Monday, 31 March 2008

You can rule your life in the fine shop Sky-Lark

I returned today to the shop where I bought a finger puppet for my niece just before Christmas.  I bought three more to add to her collection.  They have a big selection of different fairly traded animals, some more exotic than others.

Perhaps being able to buy fair trade toys in Lewes, or anywhere for that matter, is nothing out of the ordinary: fair trade goods are now the order of the day.  Sky-Lark, however, has an interesting mix of products; frivolities seen in the picture but also books, world music, foreign-language films and even food.  

It was the small selection of couscous, almonds and olive oil that was the most interesting; they all came from various cooperatives in Palestine.  It is heartening to see Palestinian products on 
sale even in a small town like Lewes.  Let's hope that Palestine, a country with an economy broken by various embargoes, has more future trade with the world and that we see more Palestinian goods in our shops soon.

Saturday, 29 March 2008

Carla Bruni, a politician's wife like no other?

Now the seemingly endless chatter in the British press about Carla Bruni has cooled down perhaps it's time to reflect. 
Carla Bruni, or should I say Sarkozy, is a supermodel.  She is the first lady of France.  She is from Italian aristocracy.  So is it any surprise that she wears a wardrobe of Christian Dior clothes, looks beautiful and greets the Queen with gracious poise? 

Now Carla fever has hit Britain with high speed gales the British woman could be forgiven for feeling a little windswept and fed up that her poshest frock (the one she'd meet the Queen in if she had to)  comes from Karen Millen.  The newspapers, whilst trying to create a story on a slow news week, have bemoaned the fact that our politician's wives are not nearly as stylish or glamorous. Obviously that is all one can hope to get out of politics: a beautiful politician's wife.  

Carla Bruni has hopped over the channel back to France but for now we can think about whether politics in Britain is stardom for the ugly. Or we could think about reality because in a world full of problems our thirst for celebrity can easily make us forget them in a second. 

Saturday, 15 March 2008

Not such a Sport Relief

I was watching Sport Relief last night with the two children I was babysitting for when I started to think; is this charity at all?   I am in no doubt that the work done by the charities that are supported by the public's donations do incredibly useful and life saving work but is it the right thing to just throw money at problems?

Many people today obviously think it is a solution; just look at the Federal Reserve pouring money into Bear Stearns  in order to keep the economy afloat and, on this side of the pond, the Labour government burning money in the NHS.    
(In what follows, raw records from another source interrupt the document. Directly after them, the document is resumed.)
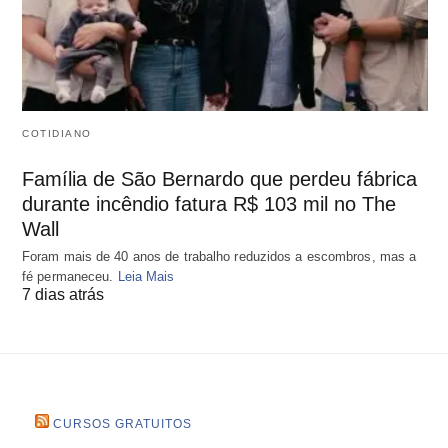
COTIDIANO
Família de São Bernardo que perdeu fábrica
durante incêndio fatura R$ 103 mil no The
Wall
Foram mais de 40 anos de trabalho reduzidos a escombros, mas a
fé permaneceu.
Leia Mais
7 dias atrás
CURSOS GRATUITOS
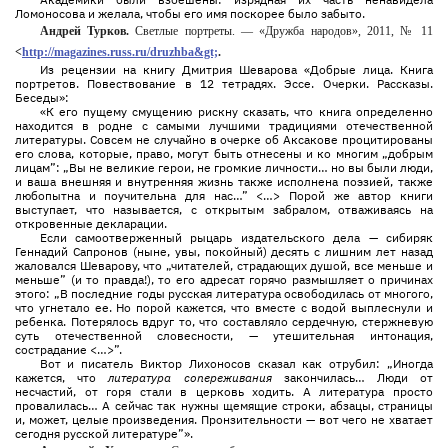
Ломоносова и желала, чтобы его имя поскорее было забыто.
Андрей Турков.
Светлые портреты. — «Дружба народов», 2011, № 11
<
http://magazines.russ.ru/druzhba&gt;
.
Из рецензии на книгу Дмитрия Шеварова «Добрые лица. Книга
портретов. Повествование в 12 тетрадях. Эссе. Очерки. Рассказы.
Беседы»:
«К его пущему смущению рискну сказать, что книга определенно
находится в родне с самыми лучшими традициями отечественной
литературы. Совсем не случайно в очерке об Аксакове процитированы
его слова, которые, право, могут быть отнесены и ко многим „добрым
лицам”: „Вы не великие герои, не громкие личности… но вы были люди,
и ваша внешняя и внутренняя жизнь также исполнена поэзией, также
любопытна и поучительна для нас…” <…> Порой же автор книги
выступает, что называется, с открытым забралом, отваживаясь на
откровенные декларации.
Если самоотверженный рыцарь издательского дела — сибиряк
Геннадий Сапронов (ныне, увы, покойный) десять с лишним лет назад
жаловался Шеварову, что „читателей, страдающих душой, все меньше и
меньше” (и то правда!), то его адресат горячо размышляет о причинах
этого: „В последние годы русская литература освободилась от многого,
что угнетало ее. Но порой кажется, что вместе с водой выплеснули и
ребенка. Потерялось вдруг то, что составляло сердечную, стержневую
суть отечественной словесности, — утешительная интонация,
сострадание <…>”.
Вот и писатель Виктор Лихоносов сказал как отрубил: „Иногда
кажется, что
литература сопереживания
закончилась… Люди от
несчастий, от горя стали в церковь ходить. А литература просто
провалилась… А сейчас так нужны щемящие строки, абзацы, страницы
и, может, целые произведения. Пронзительности — вот чего не хватает
сегодня русской литературе”».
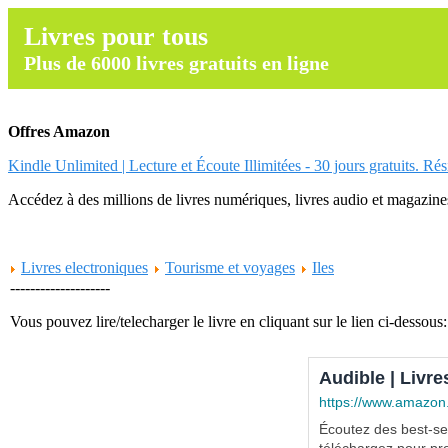
Livres pour tous
Plus de 6000 livres gratuits en ligne
Offres Amazon
Kindle Unlimited | Lecture et Écoute Illimitées - 30 jours gratuits. Ré
Accédez à des millions de livres numériques, livres audio et magazines.
Livres electroniques
Tourisme et voyages
Iles
--------------------
Vous pouvez lire/telecharger le livre en cliquant sur le lien ci-dessous:
Audible | Livre
https://www.amazon
Écoutez des best-sel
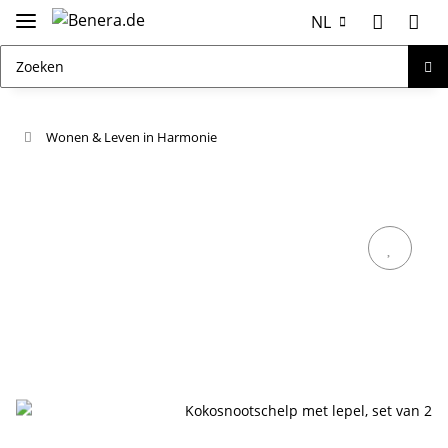
NL
Wonen & Leven in Harmonie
But there was something that turned my stomach when watching a clip of "Sport Relief does the Apprentice":  Louise Redknapp, a rich pretty wag,  was persuading one of her "celebrity" friends to buy a ticket for an event they were running as part of the show.  "£100,000 for three tickets?  Oh you're a rockstar!" she yelped.  Quite sickening.  Injections of cash may help charities incredibly but won't eliminate poverty or social problems.  These things can only start to be eradicated by changing the attitudes of individuals so they can then influence the governments who have the real power.  It's a shame that the BBC didn't think about what charity can be like without vast amounts of money and glossy programs to dress it up.  After all, charity begins at home. 

Friday, 14 March 2008

The White Rabbit.

Last night was spent at The White Rabbit pub on Kensington Gardens,  Brighton, for a friend's birthday celebrations.  It was an evening with good company and drinks; the vodka and cranberry were sharp with just the right amount of lime.  However, I couldn't help but notice the effect of the smoking ban... still.  

I don't smoke and probably never will but have not failed to see the ban's negative effects on a night out. Conversation is disrupted by quick trips outside to have a smoke and at gigs one can hardly not notice the terrible smell of sweat and passed wind; smells much more disgusting than stale tobacco.  So what to do?  Well I think proprietors of drinking and eating establishments should invest in some good air freshener and I'll have to wait until friends succumb to the pressure of health groups to give up.  But for now I'll keep a peg on my nose, or a notional one at least.